What you need to do
Of the entries below, repeat exactly only those lines from the one containing "ring dip: (290, 363)" through the last line, with pictures omitted.

Exercise data
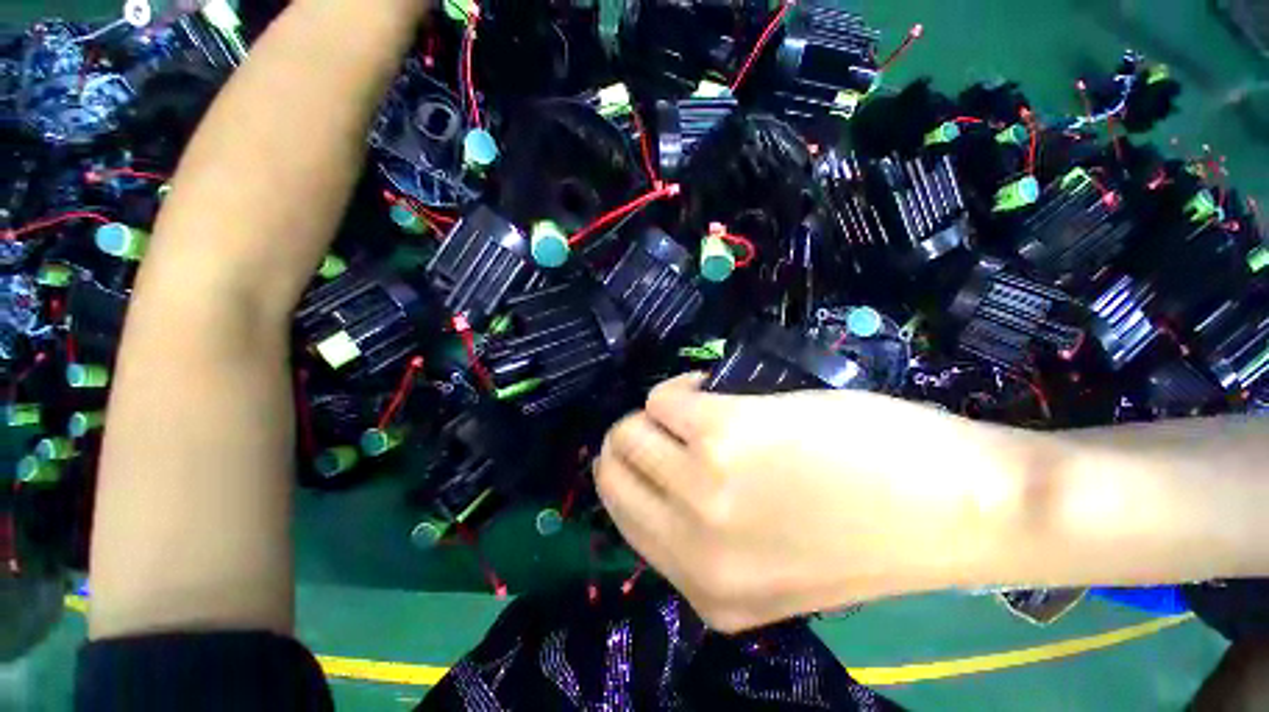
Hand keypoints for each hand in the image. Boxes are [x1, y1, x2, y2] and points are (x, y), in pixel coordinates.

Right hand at [597, 375, 1058, 631]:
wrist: (957, 507)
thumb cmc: (867, 532)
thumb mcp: (768, 561)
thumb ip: (704, 533)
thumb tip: (659, 476)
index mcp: (703, 589)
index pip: (622, 515)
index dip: (632, 475)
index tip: (658, 453)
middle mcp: (691, 546)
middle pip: (612, 472)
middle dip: (632, 441)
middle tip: (669, 426)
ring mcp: (703, 488)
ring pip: (631, 430)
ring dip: (658, 412)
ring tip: (698, 406)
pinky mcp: (721, 434)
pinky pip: (666, 399)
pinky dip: (683, 389)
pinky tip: (715, 389)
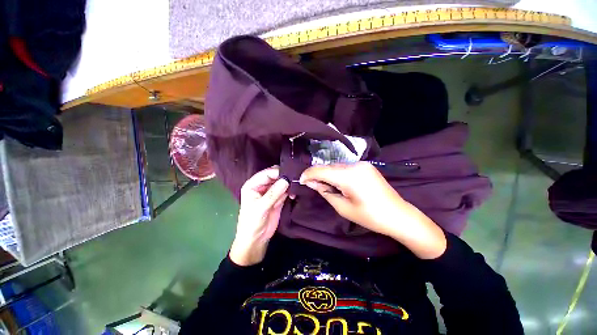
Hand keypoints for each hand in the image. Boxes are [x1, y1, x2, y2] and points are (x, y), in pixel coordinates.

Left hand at [230, 166, 288, 265]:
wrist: (256, 239)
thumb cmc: (252, 223)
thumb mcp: (261, 208)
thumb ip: (273, 193)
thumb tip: (286, 180)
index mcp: (253, 185)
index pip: (266, 173)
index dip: (277, 172)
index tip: (290, 173)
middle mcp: (262, 186)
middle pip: (275, 176)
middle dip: (284, 176)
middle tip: (296, 177)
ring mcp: (271, 192)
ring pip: (281, 182)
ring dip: (289, 184)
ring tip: (297, 185)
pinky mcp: (278, 198)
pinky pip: (286, 191)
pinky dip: (290, 191)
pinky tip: (294, 194)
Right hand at [300, 162, 445, 258]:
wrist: (398, 215)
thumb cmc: (370, 216)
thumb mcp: (343, 207)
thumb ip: (325, 192)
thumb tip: (312, 183)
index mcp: (349, 176)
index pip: (321, 170)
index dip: (308, 174)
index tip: (301, 180)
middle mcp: (354, 165)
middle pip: (328, 167)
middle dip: (317, 175)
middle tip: (311, 185)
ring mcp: (362, 164)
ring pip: (336, 166)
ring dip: (327, 174)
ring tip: (325, 186)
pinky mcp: (366, 166)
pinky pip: (345, 167)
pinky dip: (337, 173)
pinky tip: (337, 182)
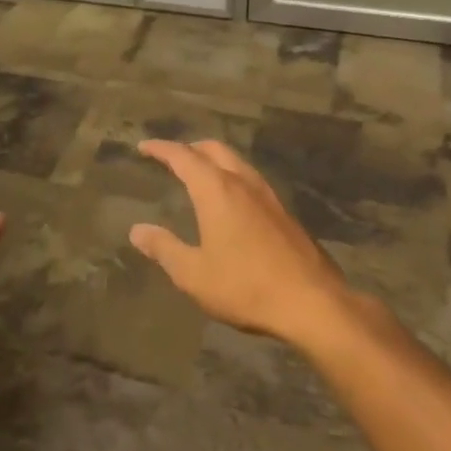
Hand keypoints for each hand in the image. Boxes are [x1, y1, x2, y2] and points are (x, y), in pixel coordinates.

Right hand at [130, 139, 374, 347]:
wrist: (313, 303)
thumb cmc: (245, 286)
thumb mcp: (194, 274)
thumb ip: (164, 248)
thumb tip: (137, 230)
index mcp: (216, 190)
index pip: (183, 156)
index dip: (161, 149)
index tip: (144, 146)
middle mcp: (242, 183)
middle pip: (214, 149)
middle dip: (190, 148)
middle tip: (172, 157)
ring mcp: (268, 196)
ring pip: (237, 162)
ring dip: (215, 160)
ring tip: (200, 174)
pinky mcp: (285, 214)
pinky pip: (251, 181)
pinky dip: (232, 177)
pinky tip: (232, 201)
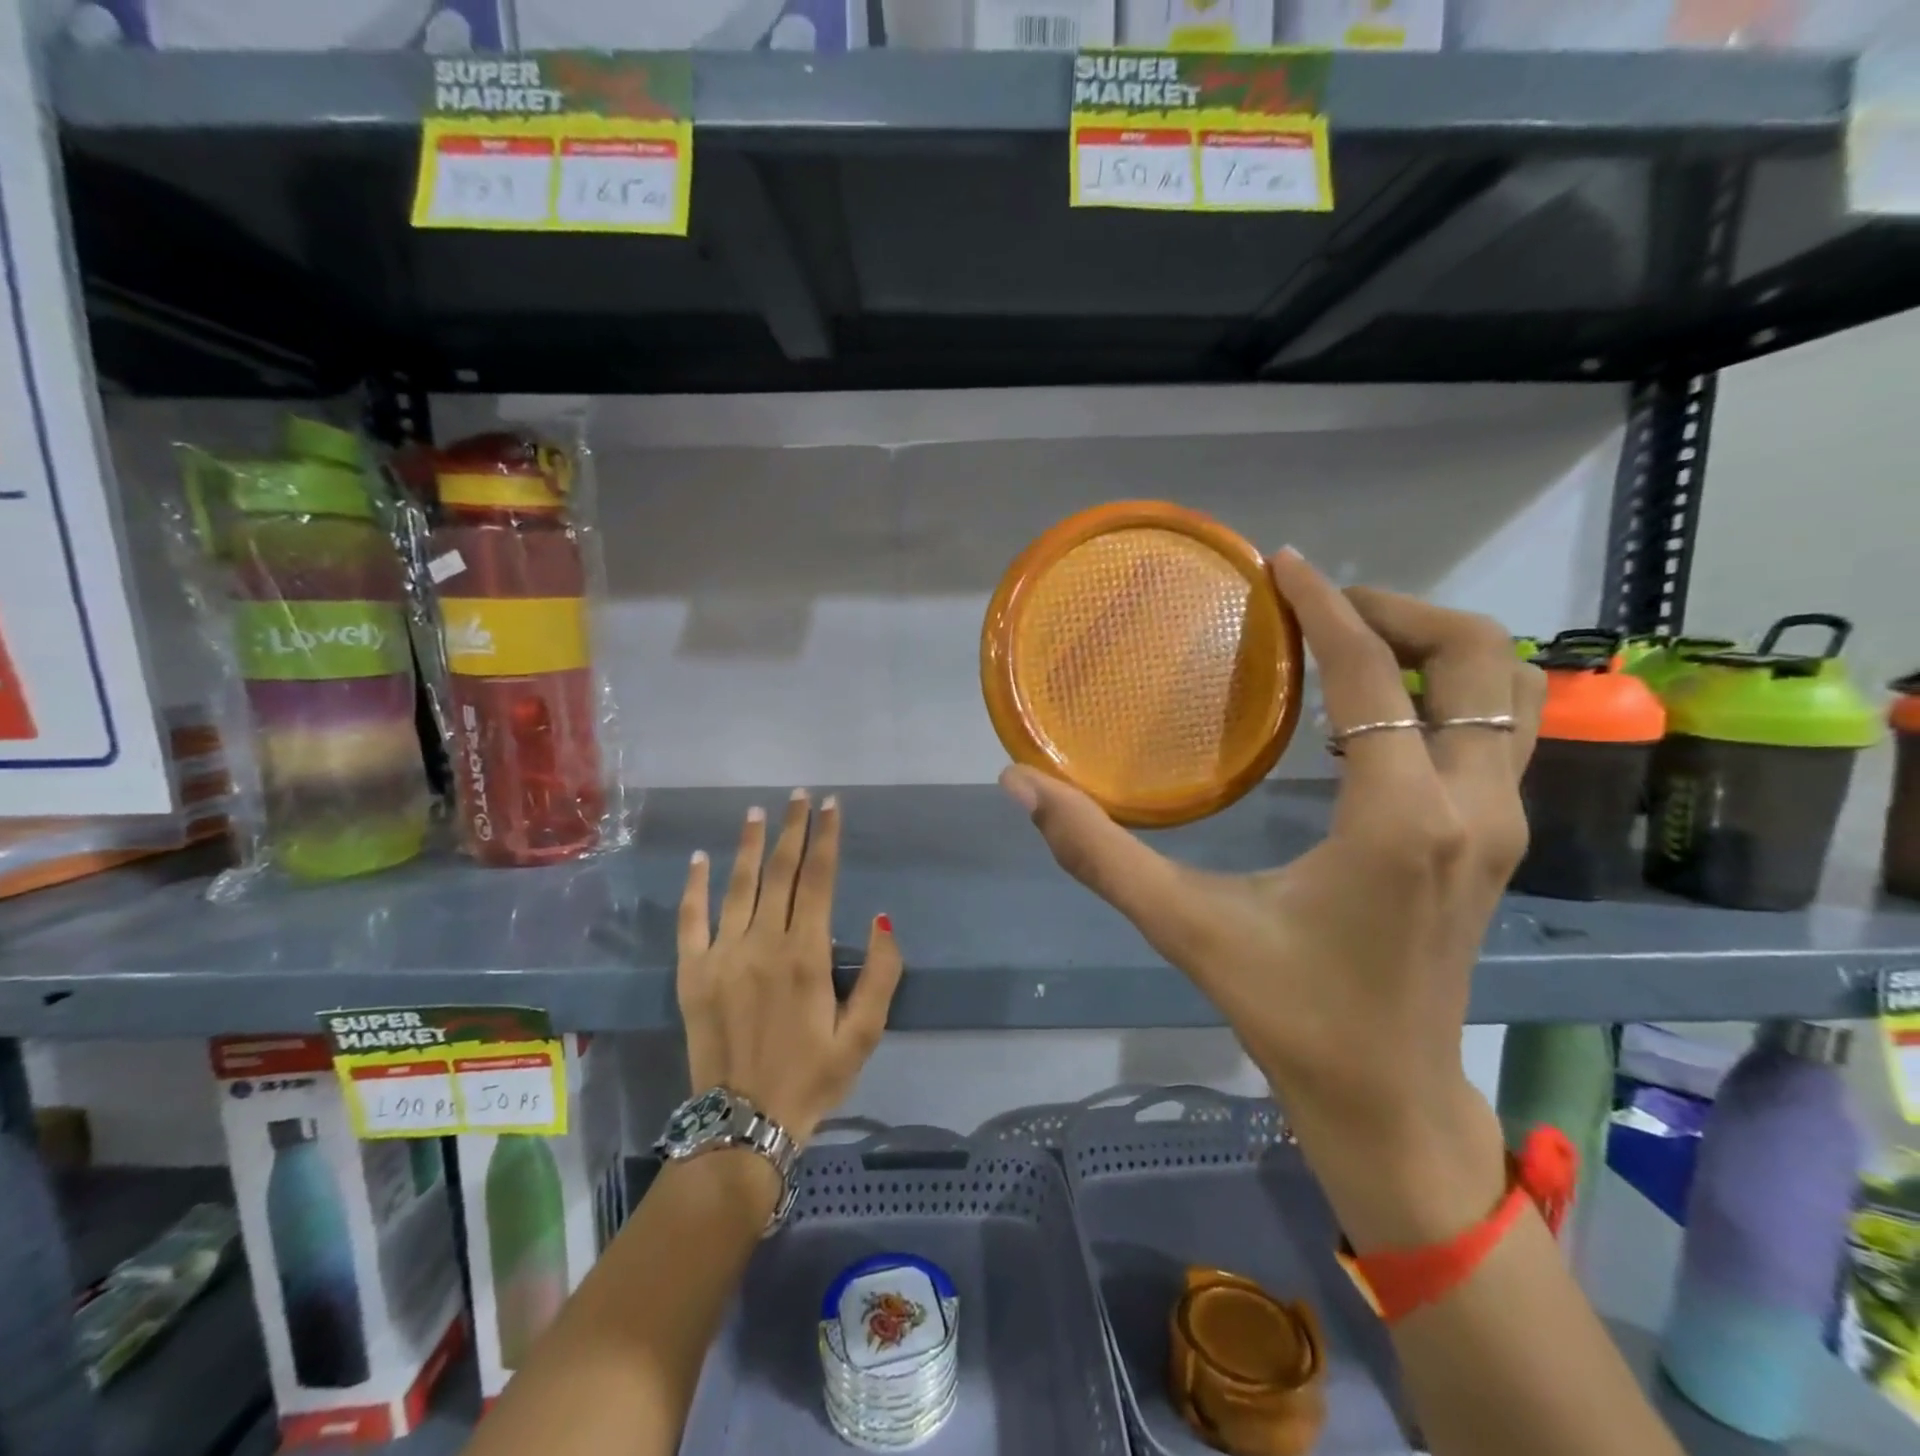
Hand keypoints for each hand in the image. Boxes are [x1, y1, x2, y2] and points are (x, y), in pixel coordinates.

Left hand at [676, 791, 902, 1145]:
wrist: (743, 1126)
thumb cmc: (812, 1079)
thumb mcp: (864, 1035)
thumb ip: (881, 975)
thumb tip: (882, 919)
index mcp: (807, 956)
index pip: (819, 880)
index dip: (826, 839)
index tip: (831, 806)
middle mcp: (764, 944)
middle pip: (780, 872)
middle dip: (793, 829)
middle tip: (800, 795)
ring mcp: (722, 956)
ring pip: (739, 886)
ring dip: (749, 845)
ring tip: (758, 811)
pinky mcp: (692, 974)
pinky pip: (691, 920)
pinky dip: (695, 887)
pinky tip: (699, 860)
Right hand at [1002, 549, 1543, 1248]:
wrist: (1386, 1099)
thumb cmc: (1288, 1012)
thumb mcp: (1183, 926)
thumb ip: (1097, 851)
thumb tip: (1019, 784)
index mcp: (1399, 820)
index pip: (1372, 676)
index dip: (1326, 606)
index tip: (1283, 564)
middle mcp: (1471, 807)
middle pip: (1482, 657)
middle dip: (1402, 611)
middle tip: (1321, 608)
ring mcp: (1500, 825)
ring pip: (1510, 691)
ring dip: (1439, 649)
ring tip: (1354, 647)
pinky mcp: (1498, 843)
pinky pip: (1498, 733)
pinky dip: (1447, 696)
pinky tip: (1367, 719)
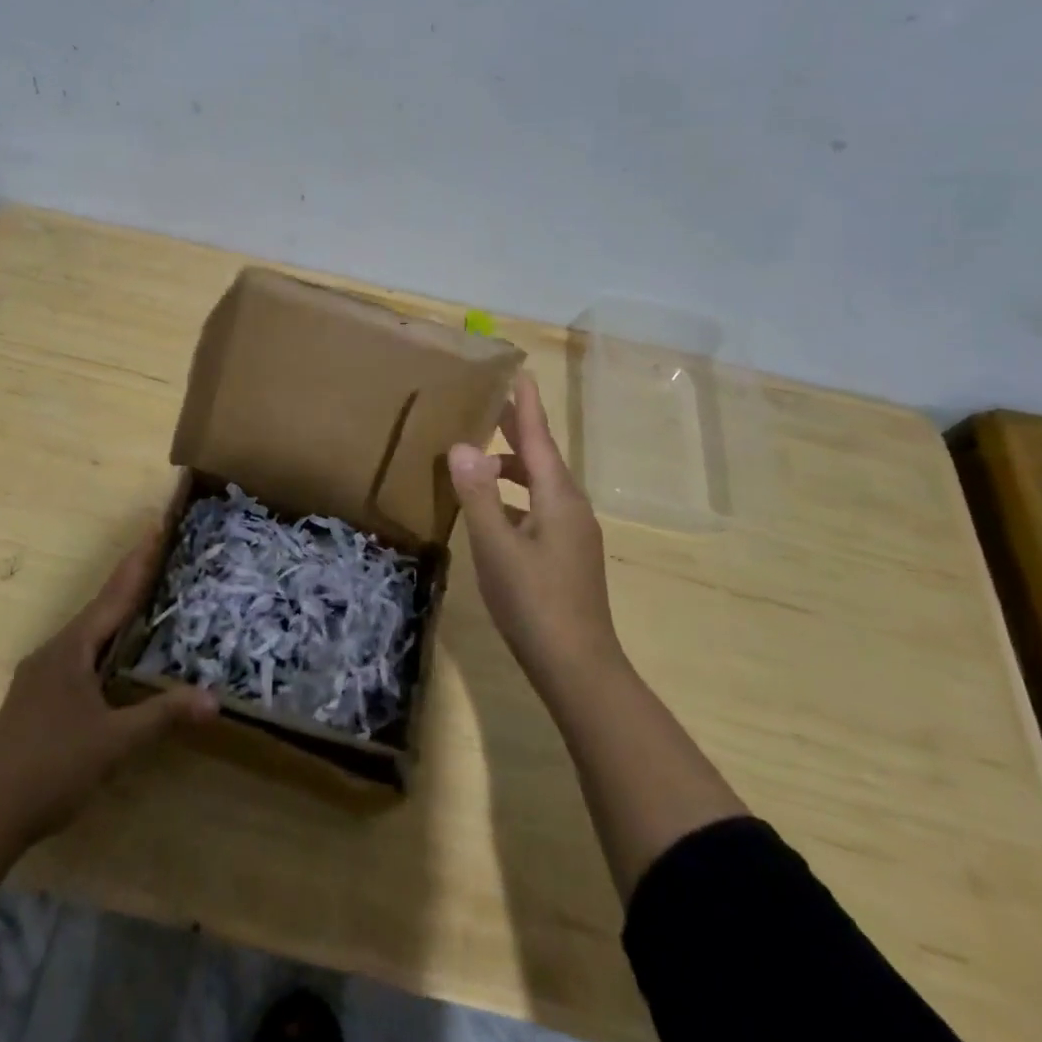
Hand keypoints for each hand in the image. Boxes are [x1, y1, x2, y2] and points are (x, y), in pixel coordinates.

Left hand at [0, 526, 217, 849]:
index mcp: (72, 649)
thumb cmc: (53, 768)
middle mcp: (54, 650)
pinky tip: (110, 651)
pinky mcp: (35, 695)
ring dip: (115, 608)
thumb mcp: (115, 742)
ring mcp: (40, 673)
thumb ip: (163, 715)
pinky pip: (77, 651)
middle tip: (157, 548)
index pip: (114, 596)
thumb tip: (214, 699)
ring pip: (87, 630)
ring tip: (141, 591)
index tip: (156, 526)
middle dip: (129, 577)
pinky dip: (102, 638)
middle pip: (100, 606)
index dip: (139, 562)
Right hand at [448, 370, 624, 702]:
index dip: (526, 406)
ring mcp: (572, 533)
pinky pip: (538, 507)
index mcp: (558, 498)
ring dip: (512, 466)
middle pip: (541, 457)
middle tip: (490, 404)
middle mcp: (571, 507)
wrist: (579, 668)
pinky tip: (492, 510)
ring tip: (479, 458)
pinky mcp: (567, 555)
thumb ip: (478, 496)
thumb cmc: (535, 603)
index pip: (538, 438)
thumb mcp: (497, 547)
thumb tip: (462, 446)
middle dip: (517, 430)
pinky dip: (515, 495)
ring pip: (539, 485)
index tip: (520, 373)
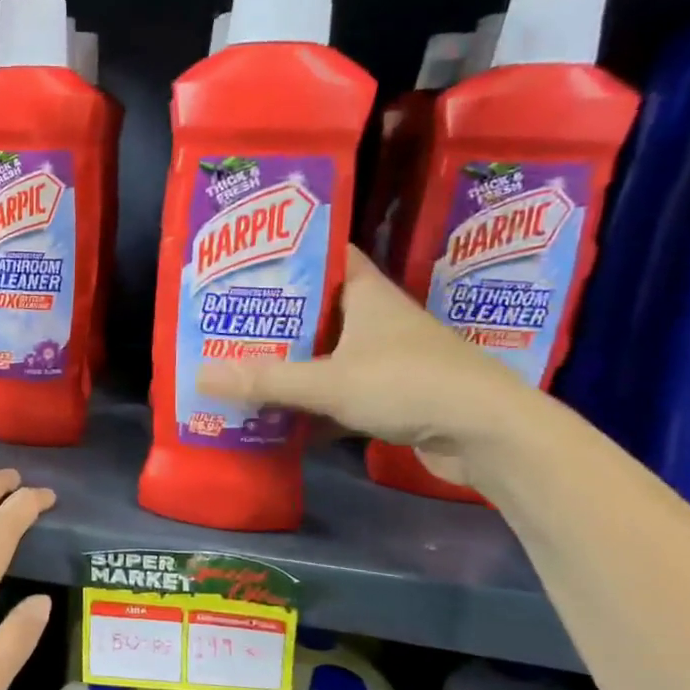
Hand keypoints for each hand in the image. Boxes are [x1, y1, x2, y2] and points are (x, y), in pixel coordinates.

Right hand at [197, 246, 541, 484]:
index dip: (288, 254)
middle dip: (274, 317)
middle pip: (316, 310)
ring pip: (326, 354)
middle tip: (225, 321)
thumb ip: (266, 381)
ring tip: (239, 365)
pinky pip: (338, 392)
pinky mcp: (391, 397)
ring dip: (290, 363)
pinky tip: (277, 417)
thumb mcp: (330, 381)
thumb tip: (200, 376)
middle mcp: (376, 320)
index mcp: (367, 295)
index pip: (327, 256)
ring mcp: (385, 359)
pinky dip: (311, 404)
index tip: (244, 261)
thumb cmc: (410, 384)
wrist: (489, 434)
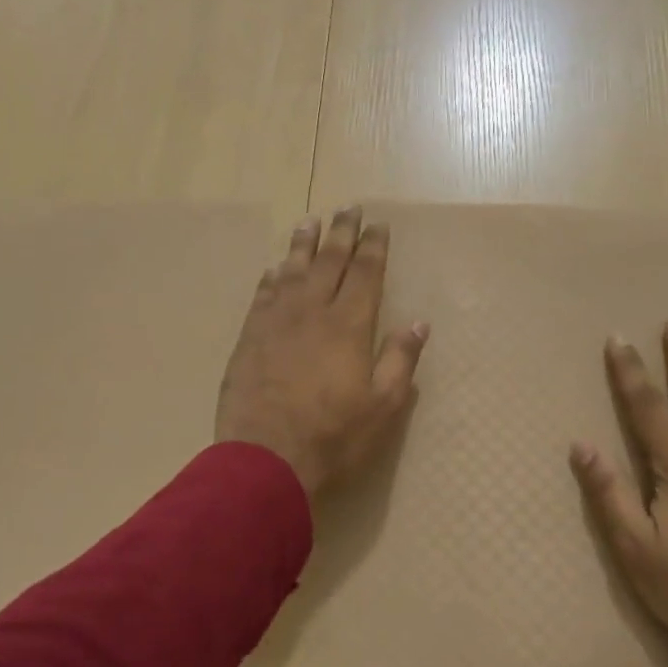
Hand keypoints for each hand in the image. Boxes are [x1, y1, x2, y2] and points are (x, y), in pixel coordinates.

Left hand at [216, 207, 427, 497]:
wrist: (265, 458)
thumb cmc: (333, 435)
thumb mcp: (383, 405)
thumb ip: (400, 360)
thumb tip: (418, 322)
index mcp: (349, 325)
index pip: (366, 273)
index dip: (374, 246)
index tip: (378, 224)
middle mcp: (312, 311)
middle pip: (329, 261)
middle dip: (341, 232)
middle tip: (348, 208)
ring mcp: (276, 322)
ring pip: (292, 270)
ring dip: (303, 244)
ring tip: (310, 221)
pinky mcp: (249, 338)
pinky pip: (263, 295)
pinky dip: (272, 277)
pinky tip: (276, 269)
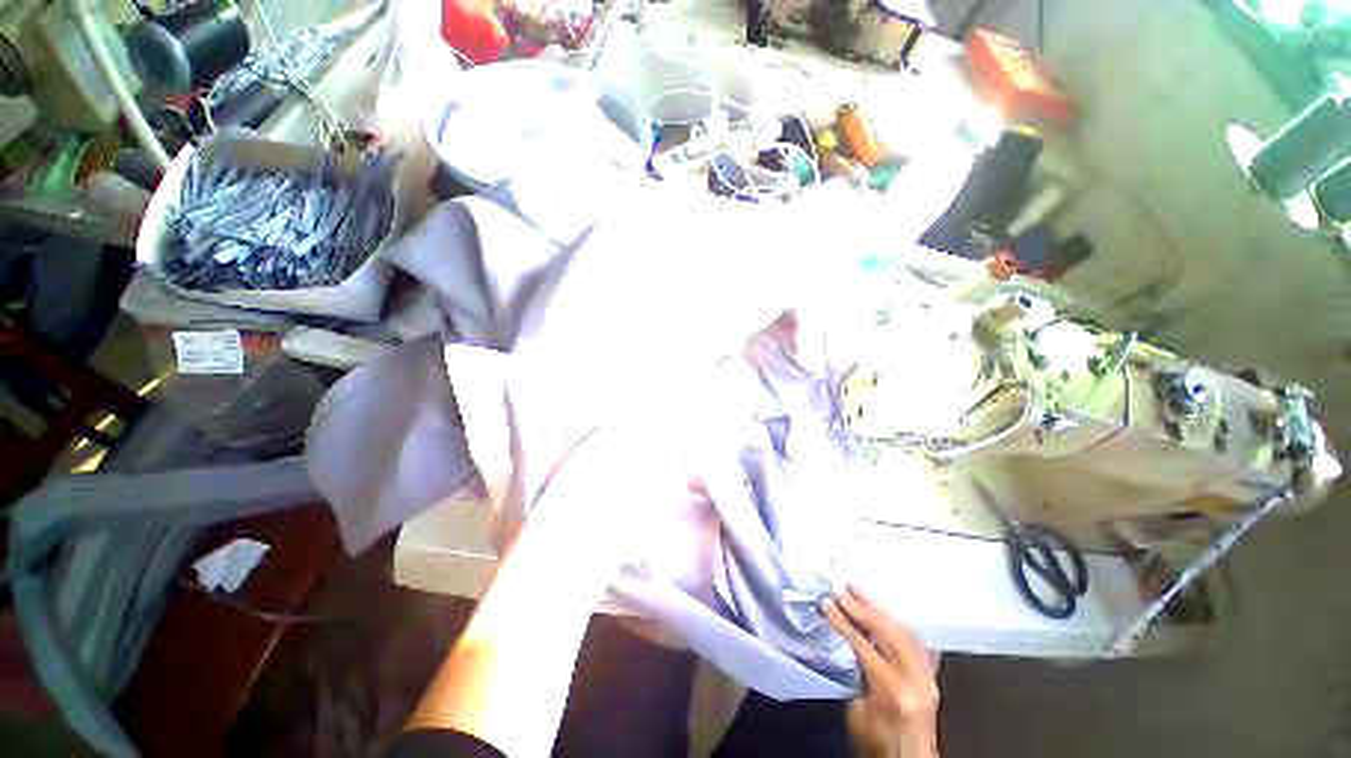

Result of this task
ring dip: (290, 363)
pinky tip: (277, 417)
thumb mcp: (330, 381)
thumb tip: (200, 376)
middle mcp: (376, 320)
index mcp: (367, 295)
index pip: (327, 256)
ring mcp: (385, 359)
pinky dip: (311, 404)
index tip: (244, 261)
thumb cmc: (410, 384)
wrist: (489, 434)
Hand keypoints for each hand in the image. Boxes are [x1, y1, x2, y2] and points are (x, y), in pixel coordinates.

Left hand at [216, 207, 427, 497]:
wrist: (265, 458)
thumb cmc: (333, 435)
thumb mcp: (383, 405)
thumb ip: (400, 360)
thumb tip: (418, 322)
index mcp: (349, 325)
index pip: (366, 273)
index dip: (374, 246)
index tip: (378, 224)
middle mcp: (312, 311)
middle pip: (329, 261)
middle dip: (341, 232)
middle tip: (348, 208)
ring mcp: (276, 322)
ring pip: (292, 270)
ring dip: (303, 244)
ring tip: (310, 221)
pinky mcp: (249, 338)
pinky pip: (263, 295)
pinky dip: (272, 277)
pinky tip: (276, 269)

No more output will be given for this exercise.